花王

環境配慮型の付着抑制技術で第73回「化学技術賞」を受賞

花王は、「環境配慮型の付着抑制技術―疎水化CNFの乳化を活用した水系コーティング剤」に関し、公益社団法人日本化学会第73回(2024年度)「化学技術賞」を受賞した。この賞は、日本の化学工業の技術に関して特に顕著な業績が表彰されるもので、今回、花王は5回目の受賞となる。

日々の生活の中で、窓の汚れや屋根への積雪、落書きといったさまざまな付着物や汚れに悩まされることがある。また、製造や工事現場といった産業界でも、樹脂や泥が付着することによる作業効率低下が課題となっている。花王は、昆虫をすべらせて捕食するウツボカズラを模倣した「滑液表面(すべる性質を持つ表面)」に着目。大きな労力やコストをかけずに付着物を防ぐ技術の確立をめざし、塗布するだけで対象面を滑液表面にするコーティング剤の開発を試みた。

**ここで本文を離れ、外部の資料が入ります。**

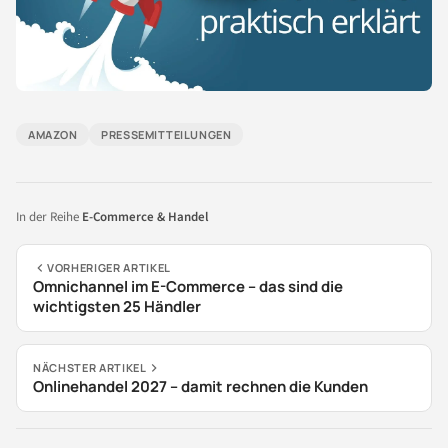
AMAZON
PRESSEMITTEILUNGEN
In der Reihe
E-Commerce & Handel
VORHERIGER ARTIKEL
Omnichannel im E-Commerce – das sind die
wichtigsten 25 Händler
NÄCHSTER ARTIKEL
Onlinehandel 2027 – damit rechnen die Kunden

本受賞技術は、①最先端バイオマス素材のセルロースナノファイバー(CNF)を独自技術で疎水化し、潤滑油を包み込むカプセル状の構造をとるようにコントロールしている②潤滑油を包んだ疎水化CNFのカプセルにより、高い滑液性と耐久性を両立した滑液膜を形成する③有機溶媒やフッ素化合物を用いない完全水系の処方で、環境や作業者にもやさしい設計――三つの特徴がある。

潤滑油を包み込んだ疎水化CNF

開発したコーティング剤は、鳥糞や雪、海洋生物、泥、菌などさまざまな物の付着を抑制できると考えられる。その中で、ゴムや樹脂製品の成型時に型からスムーズに取り外すための離型剤として優れた性能を発揮することが分かり、技術を応用した製品「ルナフロー」を24年に上市した。また、土木工事で使用する重機のバケットへの泥の付着を防ぐ用途での使用も進むなど、今後広い分野への展開が期待される。